With record backlogs consisting of 65,448 pending PSLF buyback requests, qualified public servants, including 38-year-old librarian Katy Punch, have been waiting for more than eight months for loan forgiveness decisions, jeopardizing both timelines for financial relief and confidence in the program.
Growing PSLF buyback backlog
The Department of Education offers a PSLF buyback option that lets borrowers retroactively count deferred or forborne months toward the required 120 qualifying payments and just recently there have been changes made to it. To know the current changes to PSLF read this article, What changes did Trump make to Public Service Loan Forgiveness for student loan relief? Yet by the end of June 2025, 65,448 buyback applications were unprocessed, up from 58,761 in May, a 13% month-over-month increase that shows for all its worth a dire staffing and operational situation. At the June processing rate of just 2,224 applications, it would take more than two years to go through the existing backlog even without further submissions.
Katy Punch’s story
Having worked for over a decade in public service, Katy Punch of North Carolina saw herself hitting her 120-payment limit by mid-2024 under the Biden-era SAVE repayment plan. At that time, her balance of about $30,000 was almost on the verge of being forgiven. The SAVE plan being thrown into a mandatory forbearance last summer meant her payments no longer counted toward PSLF, thus triggering the need for buyback.
Punch sent in her buyback request in November 2024, but, eight months later, there is still no decision made. “I freely paid five months, but the Department of Education will not let me,” she laments—a feeling shared by thousands stuck in limbo. Late decisions mean the backlog forces borrowers to stay making payments month-on-month on debts already entitled to forgiveness, intensifying stress and financial burdens.

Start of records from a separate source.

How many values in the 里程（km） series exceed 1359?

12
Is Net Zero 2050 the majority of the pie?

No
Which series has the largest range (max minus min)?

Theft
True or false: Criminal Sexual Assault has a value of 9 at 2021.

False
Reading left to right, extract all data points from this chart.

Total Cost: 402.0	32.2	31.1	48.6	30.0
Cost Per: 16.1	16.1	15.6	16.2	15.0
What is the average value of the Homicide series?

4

Political changes and staffing shortages
The accelerated growth of backlogs during the Trump administration saw the mass layoff of Federal Student Aid personnel. Additional processing disruptions occurred through shifting servicers from MOHELA to new contractors and through court challenges to the SAVE plan. While a Department of Education deputy press secretary insists that the backlog is “working its way through”, detractors describe the buyback program as “functionally unavailable” and allege that political motives hold back relief.
Consequences for public-service workers
- Financial stress: Borrowers nearing forgiveness continue debt service, undermining budgeting and career decisions in lower-paying public roles.

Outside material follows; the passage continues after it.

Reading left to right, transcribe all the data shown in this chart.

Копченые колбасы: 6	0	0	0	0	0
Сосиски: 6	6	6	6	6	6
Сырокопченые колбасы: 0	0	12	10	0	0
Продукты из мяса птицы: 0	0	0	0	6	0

- Eligibility risk: Delays may outlast employment tenure; borrowers risk losing qualifying status before decisions arrive.

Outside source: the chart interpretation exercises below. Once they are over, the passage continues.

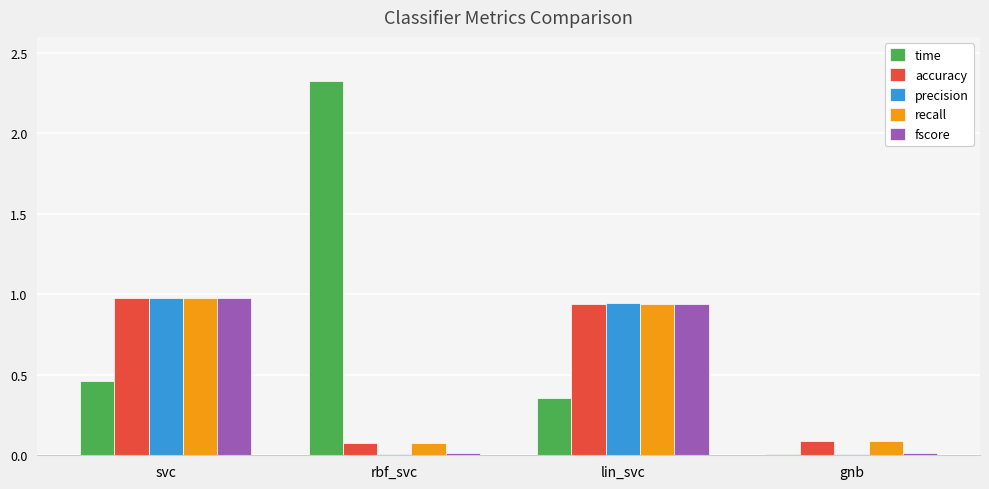

What is the maximum value shown in the chart?

2.3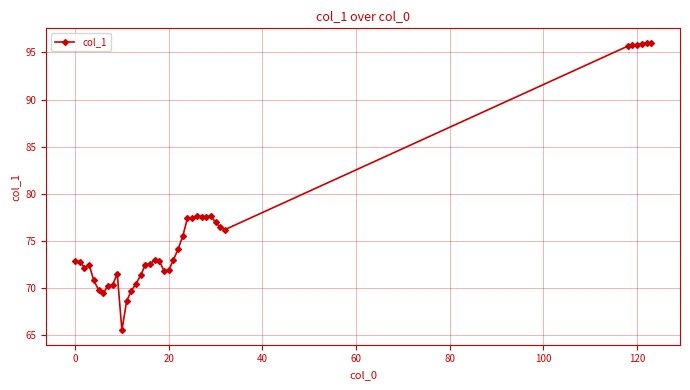

What is the smallest value displayed?

65.5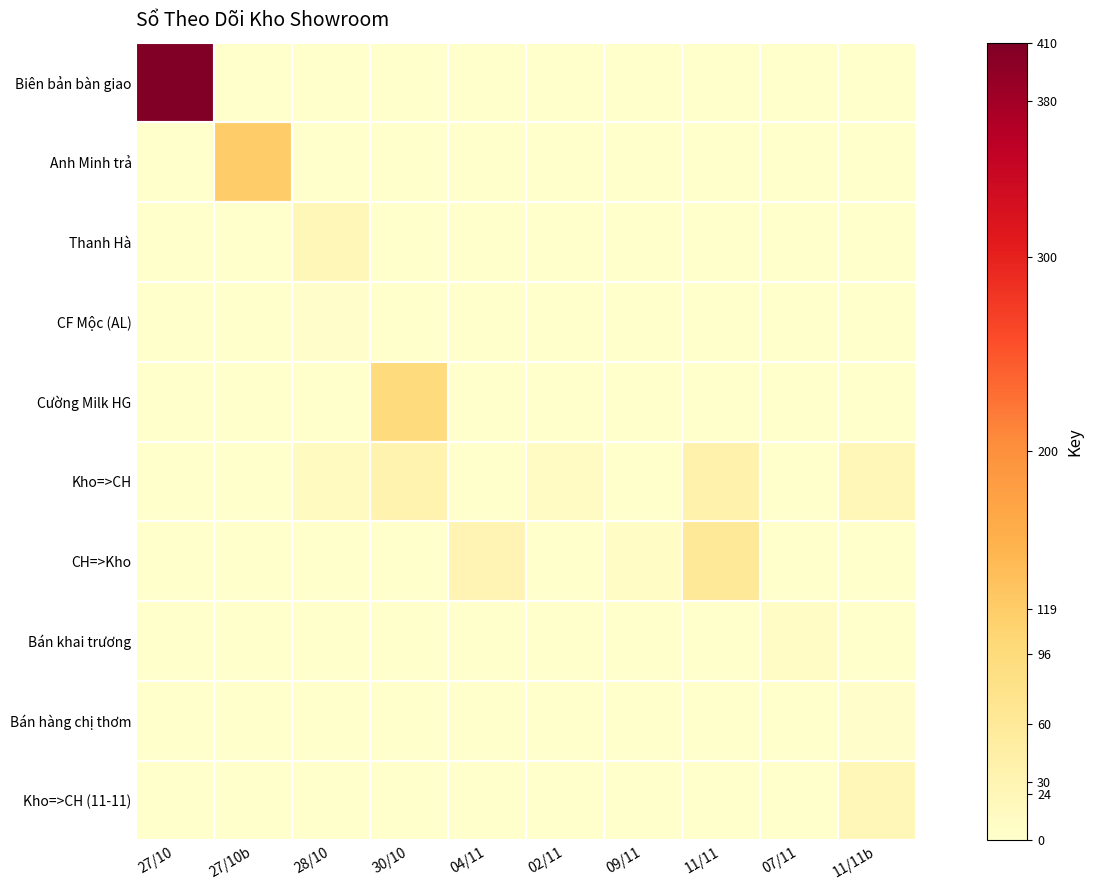

What is the total value across all series at 04/11?

30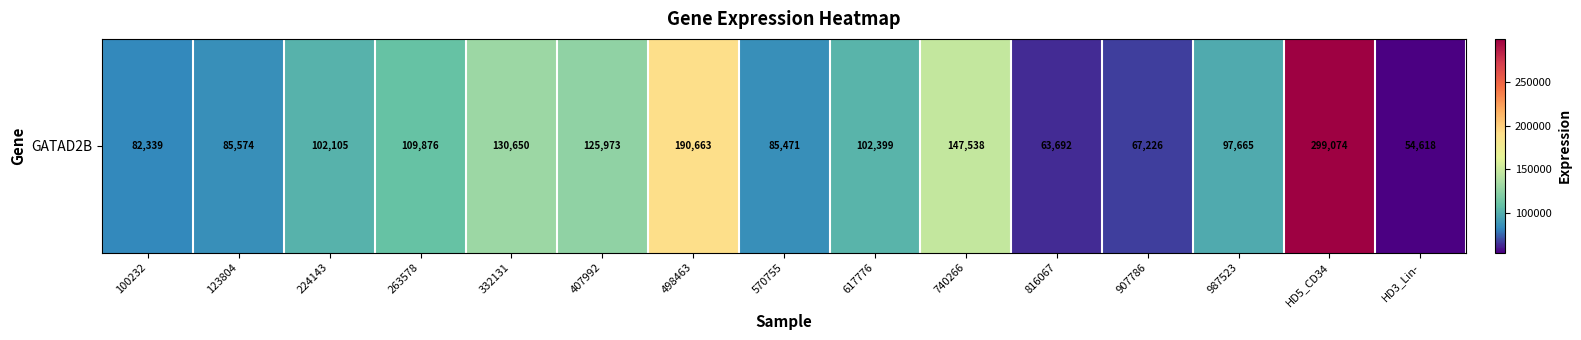

What is the change in value from 740266 to HD5_CD34?

+151536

- Program trust: Opaque processing timelines and lack of status updates erode confidence in PSLF’s promise.
Yet for borrowers like Katy Punch—once a mere five payments from forgiveness—the PSLF backlog means much more than just bureaucratic inertia; it threatens to undermine the entire incentive structure for public-service careers. Unless decisive action is taken to stem the tide of the backlog-65,448 and counting-and restore the trust of these thousands caught in limbo in the program they dedicated their careers to fulfilling, it shall remain.